Paul Johnson, director of the IFS, said: “[Sunak] continues . . . to be a chancellor presiding over a very big increase in the tax burden. What he did yesterday was not enough even to stop the expected tax burden rising yet further.”
Johnson added that income tax revenues in 2024-25 would not drop despite the 1p cut in the basic rate because inflation was lowering the real value of tax allowances and thresholds.
“That’s the effect of inflation and fiscal drag,” he said. “[The Treasury has] magically doubled the scale of the tax rise he announced last year — the four-year freeze in the personal allowance and higher rate threshold. The proposed cut in the basic rate gives back only about half of the additional windfall he is now expecting to enjoy from that measure.”
“It looks like a median earner, on around £27,500 a year, will be about £360 worse off in the next financial year than in the current year. Someone earning around £40,000 will be getting on for £800 worse off,” added Johnson.

The OBR showed the effects of freezing allowances and thresholds on the tax rates people will pay, with higher inflation dragging millions into higher tax brackets.
It estimated that the four-year freeze of the higher rate threshold would increase the number of people paying income tax at the 40 per cent rate by 42 per cent, from 4.8mn to 6.8mn people.
For the Resolution Foundation, the effects of inflation meant that seven in every eight working people would see tax increases rather than cuts over the next few years.
Alongside the 1.25 percentage point increase in national insurance being imposed in April, it calculated that only people with incomes between £11,000 and £13,500 would pay less in taxes on their incomes from all the measures outlined by the chancellor.
“Of the around 31mn people in work, around 27mn will pay more in income tax and NI in 2024-25 thanks to changes announced since Rishi Sunak became chancellor,” the foundation calculated.
Both think-tanks highlighted how the Treasury would benefit significantly from higher inflation through increased revenue from value added tax, income tax, national insurance and corporate tax without fully compensating households or public spending departments.
This was in stark contrast, they said, to households that are facing the largest cut in living standards since comparable records began in the 1950s.

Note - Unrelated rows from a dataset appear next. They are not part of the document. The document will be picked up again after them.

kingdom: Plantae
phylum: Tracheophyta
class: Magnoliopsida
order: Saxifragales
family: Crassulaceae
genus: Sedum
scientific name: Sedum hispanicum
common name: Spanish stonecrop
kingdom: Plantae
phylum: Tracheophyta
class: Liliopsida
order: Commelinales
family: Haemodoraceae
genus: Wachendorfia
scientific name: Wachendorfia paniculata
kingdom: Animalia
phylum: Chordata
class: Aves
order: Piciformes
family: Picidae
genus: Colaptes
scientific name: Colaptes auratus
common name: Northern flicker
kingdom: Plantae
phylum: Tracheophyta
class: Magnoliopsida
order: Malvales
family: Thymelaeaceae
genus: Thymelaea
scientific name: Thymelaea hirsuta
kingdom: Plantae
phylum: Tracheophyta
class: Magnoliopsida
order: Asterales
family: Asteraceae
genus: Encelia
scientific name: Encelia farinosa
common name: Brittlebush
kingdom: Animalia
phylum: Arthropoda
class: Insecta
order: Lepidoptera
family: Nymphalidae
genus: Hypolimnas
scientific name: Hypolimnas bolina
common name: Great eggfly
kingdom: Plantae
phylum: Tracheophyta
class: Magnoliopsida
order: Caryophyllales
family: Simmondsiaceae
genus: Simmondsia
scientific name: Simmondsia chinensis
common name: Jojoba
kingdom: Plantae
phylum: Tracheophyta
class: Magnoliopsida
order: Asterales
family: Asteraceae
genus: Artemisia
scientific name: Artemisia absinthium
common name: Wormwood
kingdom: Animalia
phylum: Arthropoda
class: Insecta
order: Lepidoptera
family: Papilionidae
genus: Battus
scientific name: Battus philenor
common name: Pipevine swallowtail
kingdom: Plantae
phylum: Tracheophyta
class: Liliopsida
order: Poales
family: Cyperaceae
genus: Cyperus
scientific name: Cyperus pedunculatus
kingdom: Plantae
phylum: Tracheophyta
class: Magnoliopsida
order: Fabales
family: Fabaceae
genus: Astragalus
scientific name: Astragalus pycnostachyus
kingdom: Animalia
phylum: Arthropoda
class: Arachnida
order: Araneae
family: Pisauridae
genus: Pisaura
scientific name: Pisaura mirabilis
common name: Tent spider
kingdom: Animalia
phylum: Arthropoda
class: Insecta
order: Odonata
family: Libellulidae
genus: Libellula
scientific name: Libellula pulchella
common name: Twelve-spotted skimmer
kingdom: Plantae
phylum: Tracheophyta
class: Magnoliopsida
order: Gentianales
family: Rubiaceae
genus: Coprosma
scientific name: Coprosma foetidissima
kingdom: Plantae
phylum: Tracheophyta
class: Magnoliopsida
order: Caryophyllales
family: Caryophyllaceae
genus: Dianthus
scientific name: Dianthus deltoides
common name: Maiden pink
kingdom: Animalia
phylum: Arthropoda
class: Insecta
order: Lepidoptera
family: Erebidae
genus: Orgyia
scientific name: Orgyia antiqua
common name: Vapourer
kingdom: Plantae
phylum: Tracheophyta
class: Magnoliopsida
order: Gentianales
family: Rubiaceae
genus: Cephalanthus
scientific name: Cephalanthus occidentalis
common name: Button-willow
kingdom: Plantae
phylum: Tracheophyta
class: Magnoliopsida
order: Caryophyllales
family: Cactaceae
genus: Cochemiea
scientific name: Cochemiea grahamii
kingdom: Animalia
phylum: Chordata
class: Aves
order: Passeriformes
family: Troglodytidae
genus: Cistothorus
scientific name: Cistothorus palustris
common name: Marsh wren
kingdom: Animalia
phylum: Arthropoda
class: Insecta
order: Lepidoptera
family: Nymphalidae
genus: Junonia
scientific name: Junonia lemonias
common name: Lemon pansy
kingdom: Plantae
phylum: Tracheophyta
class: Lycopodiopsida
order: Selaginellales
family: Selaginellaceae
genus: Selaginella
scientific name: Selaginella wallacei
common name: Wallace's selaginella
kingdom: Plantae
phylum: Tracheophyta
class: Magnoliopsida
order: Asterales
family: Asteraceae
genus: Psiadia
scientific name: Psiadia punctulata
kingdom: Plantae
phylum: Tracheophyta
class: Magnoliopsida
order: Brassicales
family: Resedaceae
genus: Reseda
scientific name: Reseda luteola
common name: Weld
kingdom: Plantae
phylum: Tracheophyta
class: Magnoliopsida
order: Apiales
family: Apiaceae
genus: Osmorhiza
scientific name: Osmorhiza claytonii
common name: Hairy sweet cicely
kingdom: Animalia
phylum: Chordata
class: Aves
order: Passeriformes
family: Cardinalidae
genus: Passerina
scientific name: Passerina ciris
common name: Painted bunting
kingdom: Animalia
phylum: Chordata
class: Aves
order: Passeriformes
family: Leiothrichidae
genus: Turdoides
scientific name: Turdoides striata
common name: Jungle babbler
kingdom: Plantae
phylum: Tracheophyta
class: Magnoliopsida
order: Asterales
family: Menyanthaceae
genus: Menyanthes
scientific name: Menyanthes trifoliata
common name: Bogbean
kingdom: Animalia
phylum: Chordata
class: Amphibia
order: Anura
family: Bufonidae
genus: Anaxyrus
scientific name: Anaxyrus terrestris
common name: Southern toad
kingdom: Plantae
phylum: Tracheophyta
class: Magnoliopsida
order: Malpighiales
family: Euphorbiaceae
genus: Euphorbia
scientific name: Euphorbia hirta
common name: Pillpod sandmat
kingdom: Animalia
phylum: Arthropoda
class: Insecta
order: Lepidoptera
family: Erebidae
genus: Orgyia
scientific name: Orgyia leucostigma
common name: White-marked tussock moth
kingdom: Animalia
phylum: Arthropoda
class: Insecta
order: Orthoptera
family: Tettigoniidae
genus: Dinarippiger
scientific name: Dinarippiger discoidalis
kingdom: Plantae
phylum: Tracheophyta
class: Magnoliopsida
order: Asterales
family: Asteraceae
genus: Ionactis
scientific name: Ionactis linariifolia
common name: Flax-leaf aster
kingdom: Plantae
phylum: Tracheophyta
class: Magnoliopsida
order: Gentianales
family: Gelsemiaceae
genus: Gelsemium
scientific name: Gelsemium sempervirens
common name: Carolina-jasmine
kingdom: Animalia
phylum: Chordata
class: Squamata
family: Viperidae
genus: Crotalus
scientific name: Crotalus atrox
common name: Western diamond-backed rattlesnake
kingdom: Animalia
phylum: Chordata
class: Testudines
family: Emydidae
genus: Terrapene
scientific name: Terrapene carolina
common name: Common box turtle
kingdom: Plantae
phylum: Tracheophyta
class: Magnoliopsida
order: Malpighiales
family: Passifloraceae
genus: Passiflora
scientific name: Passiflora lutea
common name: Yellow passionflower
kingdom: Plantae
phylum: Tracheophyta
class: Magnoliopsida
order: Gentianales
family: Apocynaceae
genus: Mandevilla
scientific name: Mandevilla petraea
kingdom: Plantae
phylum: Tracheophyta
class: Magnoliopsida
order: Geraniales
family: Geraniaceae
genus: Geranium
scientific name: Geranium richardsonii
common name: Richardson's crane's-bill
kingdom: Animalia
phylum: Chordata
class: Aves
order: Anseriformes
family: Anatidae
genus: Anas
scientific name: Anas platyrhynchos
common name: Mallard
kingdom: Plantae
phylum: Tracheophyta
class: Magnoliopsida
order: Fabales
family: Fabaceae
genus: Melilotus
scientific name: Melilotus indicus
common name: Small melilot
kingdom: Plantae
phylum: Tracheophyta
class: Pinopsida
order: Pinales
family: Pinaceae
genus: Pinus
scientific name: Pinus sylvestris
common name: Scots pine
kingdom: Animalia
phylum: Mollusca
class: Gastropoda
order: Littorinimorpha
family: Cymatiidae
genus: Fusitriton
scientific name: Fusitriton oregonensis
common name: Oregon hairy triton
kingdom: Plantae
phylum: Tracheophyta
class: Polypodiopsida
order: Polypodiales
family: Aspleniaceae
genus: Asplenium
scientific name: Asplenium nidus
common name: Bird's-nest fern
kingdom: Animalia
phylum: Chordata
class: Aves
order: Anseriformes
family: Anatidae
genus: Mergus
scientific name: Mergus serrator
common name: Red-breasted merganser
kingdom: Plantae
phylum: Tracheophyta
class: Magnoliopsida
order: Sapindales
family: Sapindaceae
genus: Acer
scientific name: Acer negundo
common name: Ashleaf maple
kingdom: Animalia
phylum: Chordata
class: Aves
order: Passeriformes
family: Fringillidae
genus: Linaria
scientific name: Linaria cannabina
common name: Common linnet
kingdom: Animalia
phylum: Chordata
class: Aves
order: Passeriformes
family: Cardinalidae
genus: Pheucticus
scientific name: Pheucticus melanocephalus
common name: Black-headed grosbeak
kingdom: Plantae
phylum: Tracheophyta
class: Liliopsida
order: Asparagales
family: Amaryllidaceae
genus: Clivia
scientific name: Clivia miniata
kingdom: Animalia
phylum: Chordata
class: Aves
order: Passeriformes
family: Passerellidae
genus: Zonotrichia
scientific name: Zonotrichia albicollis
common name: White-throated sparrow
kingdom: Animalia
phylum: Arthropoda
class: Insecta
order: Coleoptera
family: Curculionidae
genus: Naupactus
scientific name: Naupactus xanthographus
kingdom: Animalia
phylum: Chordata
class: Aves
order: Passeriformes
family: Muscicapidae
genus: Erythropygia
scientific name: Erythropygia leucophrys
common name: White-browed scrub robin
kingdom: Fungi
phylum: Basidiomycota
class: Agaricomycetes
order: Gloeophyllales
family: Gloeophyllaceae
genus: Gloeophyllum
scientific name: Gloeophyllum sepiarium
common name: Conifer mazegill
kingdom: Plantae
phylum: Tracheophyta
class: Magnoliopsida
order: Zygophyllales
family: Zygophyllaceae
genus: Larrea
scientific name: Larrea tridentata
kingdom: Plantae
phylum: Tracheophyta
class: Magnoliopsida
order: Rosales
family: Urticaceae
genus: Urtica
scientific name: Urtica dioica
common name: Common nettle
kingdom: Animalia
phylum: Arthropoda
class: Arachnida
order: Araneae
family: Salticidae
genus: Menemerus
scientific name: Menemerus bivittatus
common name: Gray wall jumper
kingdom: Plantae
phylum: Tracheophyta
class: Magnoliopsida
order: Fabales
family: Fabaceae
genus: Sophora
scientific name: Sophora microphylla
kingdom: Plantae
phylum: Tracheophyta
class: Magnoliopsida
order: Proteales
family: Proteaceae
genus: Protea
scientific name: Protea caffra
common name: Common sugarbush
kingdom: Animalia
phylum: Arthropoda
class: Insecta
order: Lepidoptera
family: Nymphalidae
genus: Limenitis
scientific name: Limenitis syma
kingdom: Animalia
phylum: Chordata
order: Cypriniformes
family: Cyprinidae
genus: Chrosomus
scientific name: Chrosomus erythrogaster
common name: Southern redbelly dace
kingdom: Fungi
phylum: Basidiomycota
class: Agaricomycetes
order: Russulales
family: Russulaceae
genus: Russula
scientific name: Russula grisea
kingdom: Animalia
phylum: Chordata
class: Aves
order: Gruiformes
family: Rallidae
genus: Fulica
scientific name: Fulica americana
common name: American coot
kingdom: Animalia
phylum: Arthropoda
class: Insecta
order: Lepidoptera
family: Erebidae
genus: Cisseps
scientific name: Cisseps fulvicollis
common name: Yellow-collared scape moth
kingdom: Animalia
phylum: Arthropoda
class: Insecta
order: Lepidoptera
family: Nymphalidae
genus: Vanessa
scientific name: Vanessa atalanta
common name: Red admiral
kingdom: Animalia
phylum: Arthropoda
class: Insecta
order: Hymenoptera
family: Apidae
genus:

Deciding not to give back the tax windfall of £35bn a year to households would leave most of them 4 per cent worse off this year after inflation, while the poorest quarter of households would be 6 per cent worse off, the Resolution Foundation said.
Net incomes would fall 2 per cent across the 2019 to 2024 parliament, it estimated, making it the “worst on record for living standards”, with drops even greater than at the time of the global financial crisis.
Both the IFS and the Resolution Foundation also warned that the rise in national insurance tax rates, paid on employment income alongside a cut in income tax rates, paid on a wider definition of income, would unfairly advantage landlords over employees, and pensioners over people of working age.